China changes the ending to MINIONS movie… with evil Gru becoming a GOOD GUY (despite it being a prequel to Despicable Me)
- Minions: Rise of Gru opened in China on Friday, taking third spot at box office
- But viewers were shown a different ending which saw villain Gru become good
- Post-credits scenes says Gru – who spends the film learning to be evil – ‘eventually became one of the good guys’ who was dedicated to his family
- Cops also arrest Gru’s mentor Wild Knuckles, who escapes in the original
He’s one of Hollywood’s best-known bad-guys – so you might expect new prequel film ‘Minions: The Rise of Gru’ to explain exactly how he became such a villain.
And you’d be right, unless you’re viewing the movie in China where it appears the country’s notorious censors have tried to turn the supervillain into a good guy.
In a series of subtitled post-credit scenes added to the film when it released in China last week, are told Gru ‘eventually became one of the good guys’ who was ‘dedicated to raising his family’.

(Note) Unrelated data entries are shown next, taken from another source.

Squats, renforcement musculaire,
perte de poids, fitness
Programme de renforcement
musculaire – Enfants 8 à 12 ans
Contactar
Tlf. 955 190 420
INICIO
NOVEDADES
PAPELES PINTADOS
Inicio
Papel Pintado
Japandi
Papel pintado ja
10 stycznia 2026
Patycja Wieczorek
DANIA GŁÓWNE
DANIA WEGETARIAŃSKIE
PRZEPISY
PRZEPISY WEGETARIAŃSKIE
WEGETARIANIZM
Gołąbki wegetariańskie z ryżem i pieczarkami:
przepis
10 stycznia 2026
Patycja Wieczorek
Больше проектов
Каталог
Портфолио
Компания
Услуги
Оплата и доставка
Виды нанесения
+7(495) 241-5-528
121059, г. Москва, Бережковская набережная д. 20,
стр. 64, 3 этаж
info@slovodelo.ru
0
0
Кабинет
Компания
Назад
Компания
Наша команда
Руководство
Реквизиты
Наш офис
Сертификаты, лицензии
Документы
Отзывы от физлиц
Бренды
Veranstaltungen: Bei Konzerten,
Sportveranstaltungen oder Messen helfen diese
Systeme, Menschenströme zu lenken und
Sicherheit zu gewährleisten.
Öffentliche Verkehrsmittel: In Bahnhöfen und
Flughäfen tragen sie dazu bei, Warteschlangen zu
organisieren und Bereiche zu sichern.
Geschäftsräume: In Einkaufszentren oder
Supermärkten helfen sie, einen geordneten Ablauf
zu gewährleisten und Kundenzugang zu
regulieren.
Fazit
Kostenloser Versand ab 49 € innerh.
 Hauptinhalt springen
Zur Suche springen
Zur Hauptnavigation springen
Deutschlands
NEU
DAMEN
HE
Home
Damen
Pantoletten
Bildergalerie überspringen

That is in stark contrast to Western cinema-goers, who are shown how Gru learned to trick the police and overcome his rivals to become the world’s premiere evil-doer.
Minions: The Rise of Gru opened in China on Friday, but the film appears to have fallen foul of the country’s censors who changed the ending
Gru does eventually become a better person, but that transition happens in the original Despicable Me film – which is set after the events of ‘Rise of Gru’.
More post-credit scenes also show police arresting Gru’s nefarious mentor, Wild Knuckles, who evades capture in the original by faking his death.
In the Chinese version, the police are not so easily tricked and capture Knuckles who is locked up for 20 years for his crimes.
While in jail, he becomes a reformed man and discovers his ‘love of acting’ – setting up a theatrical troupe for the other inmates.
Minions: Rise of Gru appears to have been tailor-made to appeal to audiences in China, as Hollywood movie-makers chase lucrative revenues that the country’s huge audiences can rake in.
The plot involves a race to capture the ‘zodiac stone’, which has powers linked to the Chinese zodiac, and the film’s climactic action sequence takes place in San Francisco’s Chinatown.
The movie debuted at third place at the Chinese box-office, raking in just over $3million in one day and making it the biggest Hollywood animated film opening in China since the pandemic started, according to Deadline.
It is not the first time a popular foreign film has been altered for cinemas in China, where the entertainment industry faces some of the world’s strictest censorship rules and is tasked with promoting ‘healthy’ values.
David Fincher’s 1999 cult classic ‘Fight Club’ – about a group of nihilistic anarchists aiming to topple civilisation – has also been targeted.
When the cult hit was uploaded to streaming platform Tencent Video in January, viewers watched police foil the protagonist’s plot to achieve a global reset by blowing up the headquarters of the world’s largest banks.
In the original movie, the final scene shows the bank buildings collapsing as explosives hidden in their basements detonate.
And the highly anticipated return of US sitcom ‘Friends’ to Chinese streaming platforms in February prompted fury among fans after viewers noticed a LGBTQ plotline was cut.
Chinese viewers are also told that police catch Gru’s mentor – Wild Knuckles – and lock him up for 20 years, while he evades capture by faking his death in the original
It is unclear if the ‘Minions’ ending was altered due to censors’ demands or if producers considered it a more palatable conclusion for the Chinese market.
Universal did not immediately respond to AFP’s request for comment.
Social media reaction to the Chinese ‘Minions’ ending was mixed, with one person on the Twitter-like Weibo social media platform saying they had gone to the cinema specifically to see the new ending but was disappointed that it was ‘just subtitles’.
Other fans were upset by the discontinuity between young Gru’s virtuous transformation in the new film, a prequel, and his continued villainous behaviour in the other films, set in the present day.
‘We can only say that the Gru of the main films lives in another parallel Minion universe,’ one Weibo user complained.